The man credited only as "L.T.B." never recorded another bar after being featured on one of the most popular songs of the 90s.
A couple of years ago, I heard the song "Black or White" by Michael Jackson on the radio in my car. When it got to the rap (" See, it's not about races, just places, faces, where your blood comes from is where your space is, etc...") I realized that I had no idea who had done the rapping on the song. After googling, I saw that it was credited to someone called L.T.B. who, according to what I could see online, had done nothing before or since dropping that verse.
A friend of mine who I mentioned this to emailed the producer of the song, Bill Bottrell, who is also credited with writing the lyrics to the rap, and asked him for more info on L.T.B.
Bottrell responded the same day and provided a Gmail address that he said belonged to L.T.B. I sent a message to the address asking for an interview, but never received a response.
The mystery of L.T.B. sat in the back of my brain for the next couple of years, rearing its head whenever I heard the song. Each time it crossed my path, I would take to the internet again to try and figure out who the mystery rapper was, but was never able to find anything. Despite the fact that he had rapped on a song that was number one in over 20 countries, with a music video that broke records by being watched by 500 million people on its initial broadcast in 1991, L.T.B.'s internet presence is limited to personnel lists for "Black or White" and unresolved Yahoo Answers threads asking who he is.
Then, last week, after hearing the song again, I thought fuck it, and decided to try hitting up Bottrell again to ask if he'd talk to me about the rap. "I can do that," he emailed back. "It's not a long story."

**Exercise aim:** Reproduce the L.T.B. story verbatim, from its first sentence to its last.

**Dataset section:**
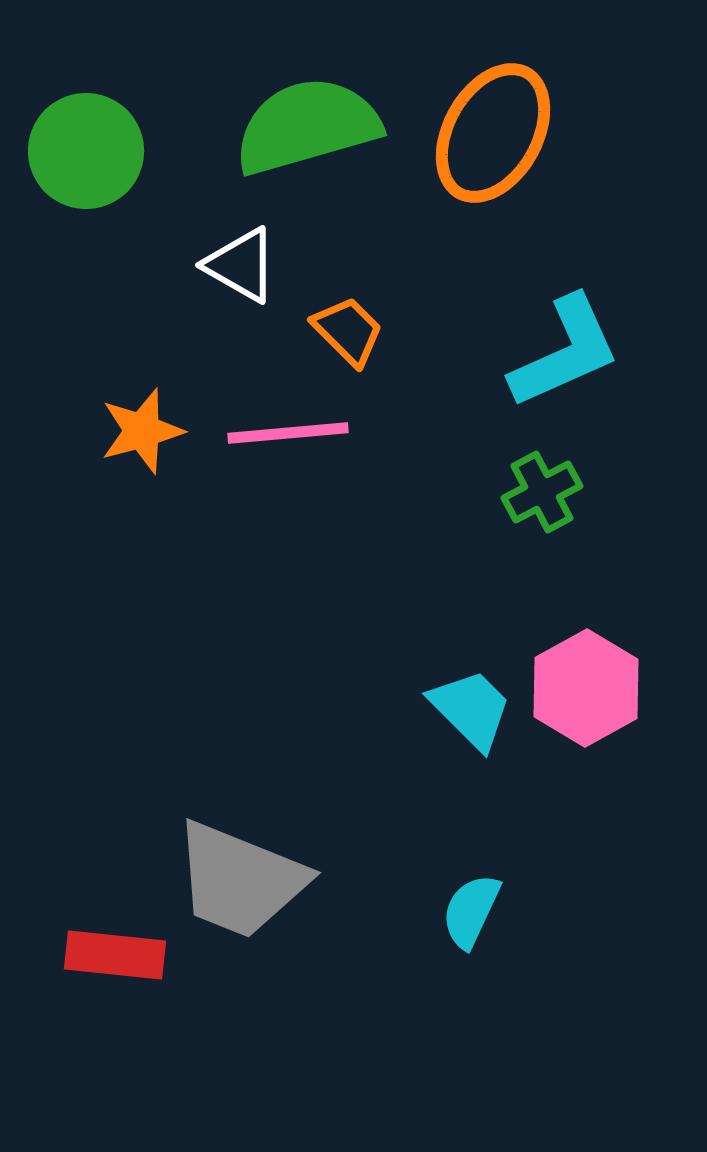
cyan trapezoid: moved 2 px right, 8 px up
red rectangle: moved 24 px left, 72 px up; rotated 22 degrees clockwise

**Expected answer:**
The man credited only as "L.T.B." never recorded another bar after being featured on one of the most popular songs of the 90s.
A couple of years ago, I heard the song "Black or White" by Michael Jackson on the radio in my car. When it got to the rap (" See, it's not about races, just places, faces, where your blood comes from is where your space is, etc...") I realized that I had no idea who had done the rapping on the song. After googling, I saw that it was credited to someone called L.T.B. who, according to what I could see online, had done nothing before or since dropping that verse.
A friend of mine who I mentioned this to emailed the producer of the song, Bill Bottrell, who is also credited with writing the lyrics to the rap, and asked him for more info on L.T.B.
Bottrell responded the same day and provided a Gmail address that he said belonged to L.T.B. I sent a message to the address asking for an interview, but never received a response.
The mystery of L.T.B. sat in the back of my brain for the next couple of years, rearing its head whenever I heard the song. Each time it crossed my path, I would take to the internet again to try and figure out who the mystery rapper was, but was never able to find anything. Despite the fact that he had rapped on a song that was number one in over 20 countries, with a music video that broke records by being watched by 500 million people on its initial broadcast in 1991, L.T.B.'s internet presence is limited to personnel lists for "Black or White" and unresolved Yahoo Answers threads asking who he is.
Then, last week, after hearing the song again, I thought fuck it, and decided to try hitting up Bottrell again to ask if he'd talk to me about the rap. "I can do that," he emailed back. "It's not a long story."